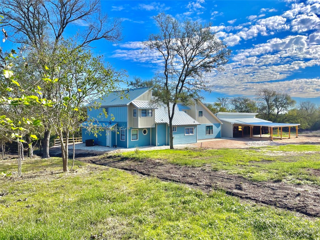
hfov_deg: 67.3
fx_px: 240
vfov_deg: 53.1
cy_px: 120
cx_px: 160
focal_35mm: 26
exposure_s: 1/4348
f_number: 1.6
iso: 32
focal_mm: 5.1
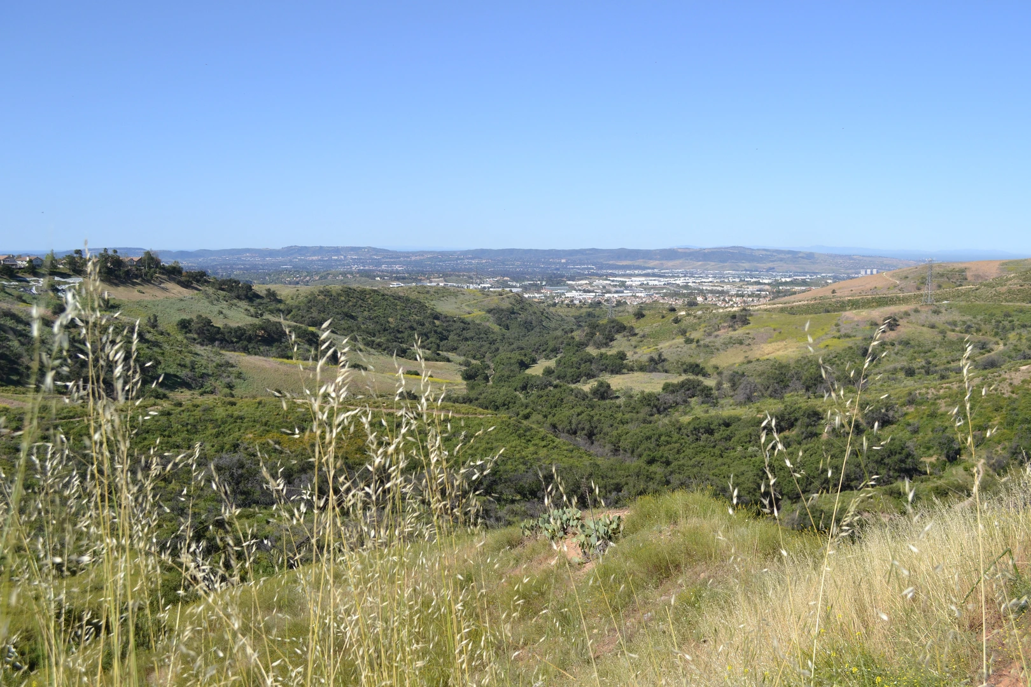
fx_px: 945
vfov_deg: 40.0
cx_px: 516
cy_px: 344
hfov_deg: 57.2
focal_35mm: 33
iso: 200
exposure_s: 1/500
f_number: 7.1
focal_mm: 22
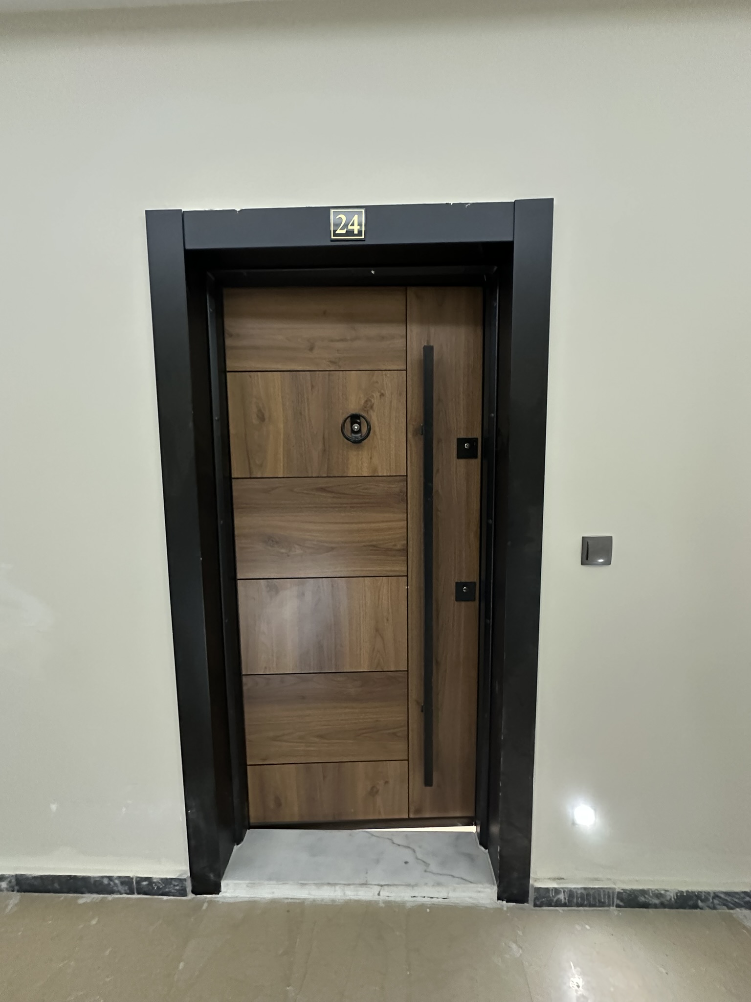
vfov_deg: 102.1
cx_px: 376
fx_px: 405
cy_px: 501
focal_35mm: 14
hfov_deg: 85.7
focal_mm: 2.22
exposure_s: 1/50
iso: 1250
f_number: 2.2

····················

-- Aim of the task --
Each entry above has to be set down again verbatim, except for its pictures.

-- Exercise solution --
hfov_deg: 67.3
fx_px: 240
vfov_deg: 53.1
cy_px: 120
cx_px: 160
focal_35mm: 26
exposure_s: 1/4348
f_number: 1.6
iso: 32
focal_mm: 5.1
fx_px: 945
vfov_deg: 40.0
cx_px: 516
cy_px: 344
hfov_deg: 57.2
focal_35mm: 33
iso: 200
exposure_s: 1/500
f_number: 7.1
focal_mm: 22
vfov_deg: 102.1
cx_px: 376
fx_px: 405
cy_px: 501
focal_35mm: 14
hfov_deg: 85.7
focal_mm: 2.22
exposure_s: 1/50
iso: 1250
f_number: 2.2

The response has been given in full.